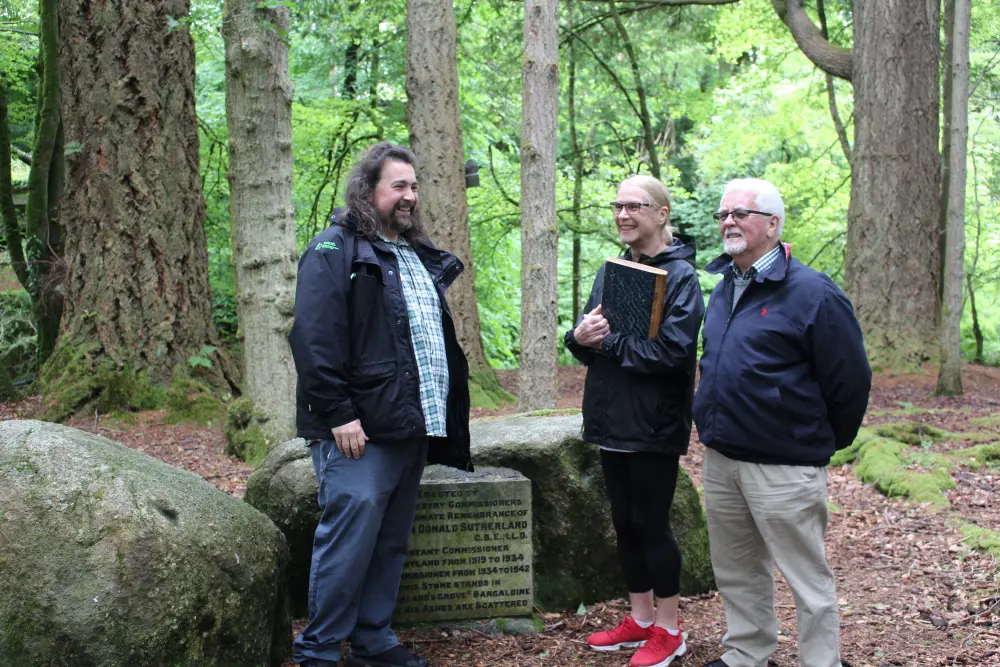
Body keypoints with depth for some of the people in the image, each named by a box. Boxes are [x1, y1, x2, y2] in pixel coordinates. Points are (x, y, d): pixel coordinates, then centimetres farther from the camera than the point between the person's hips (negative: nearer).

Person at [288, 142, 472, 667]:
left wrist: (441, 417, 20)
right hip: (360, 428, -8)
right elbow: (315, 340, -16)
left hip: (412, 427, 8)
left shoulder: (419, 255, 19)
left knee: (391, 542, 13)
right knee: (349, 538, -8)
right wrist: (338, 415, -20)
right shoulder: (335, 251, -7)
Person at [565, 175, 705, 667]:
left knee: (651, 524, 1)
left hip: (655, 427, -7)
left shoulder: (679, 275, -11)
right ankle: (640, 620, 28)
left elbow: (672, 351, -22)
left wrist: (607, 341, -18)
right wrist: (581, 337, -13)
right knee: (625, 523, 14)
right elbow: (586, 343, 10)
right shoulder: (611, 272, 11)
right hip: (612, 423, 7)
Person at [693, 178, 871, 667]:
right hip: (720, 460, 8)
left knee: (808, 580, 3)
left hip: (784, 467, -8)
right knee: (736, 572, 18)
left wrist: (824, 442, 1)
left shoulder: (812, 293, -14)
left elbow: (850, 381, -10)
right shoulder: (724, 289, 11)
□ □ □ □
Print the entries above exactly, taking out only the pictures.

Body keypoints with depth for some of the people in the image, each named by a box. Boxes are [x1, y1, x2, y2] in pixel coordinates. Points are (x, y, d): pixel coordinates, then centimetres farther from the camera than the point between the person's hips (negative: nearer).

Person at [288, 142, 472, 667]:
left wrist: (441, 417, 20)
right hip: (360, 428, -8)
right elbow: (315, 340, -16)
left hip: (412, 427, 8)
left shoulder: (419, 255, 19)
left knee: (391, 542, 13)
right knee: (349, 538, -8)
right wrist: (338, 415, -20)
right shoulder: (335, 251, -7)
Person at [565, 175, 705, 667]:
left knee: (651, 524, 1)
left hip: (655, 427, -7)
left shoulder: (679, 275, -11)
right ankle: (640, 620, 28)
left elbow: (672, 351, -22)
left wrist: (607, 341, -18)
right wrist: (581, 337, -13)
right knee: (625, 523, 14)
right elbow: (586, 343, 10)
right shoulder: (611, 272, 11)
right hip: (612, 423, 7)
Person at [693, 178, 871, 667]:
right hip: (720, 460, 8)
left knee: (808, 580, 3)
left hip: (784, 467, -8)
right knee: (736, 572, 18)
left wrist: (824, 442, 1)
left shoulder: (812, 293, -14)
left elbow: (850, 381, -10)
right shoulder: (724, 289, 11)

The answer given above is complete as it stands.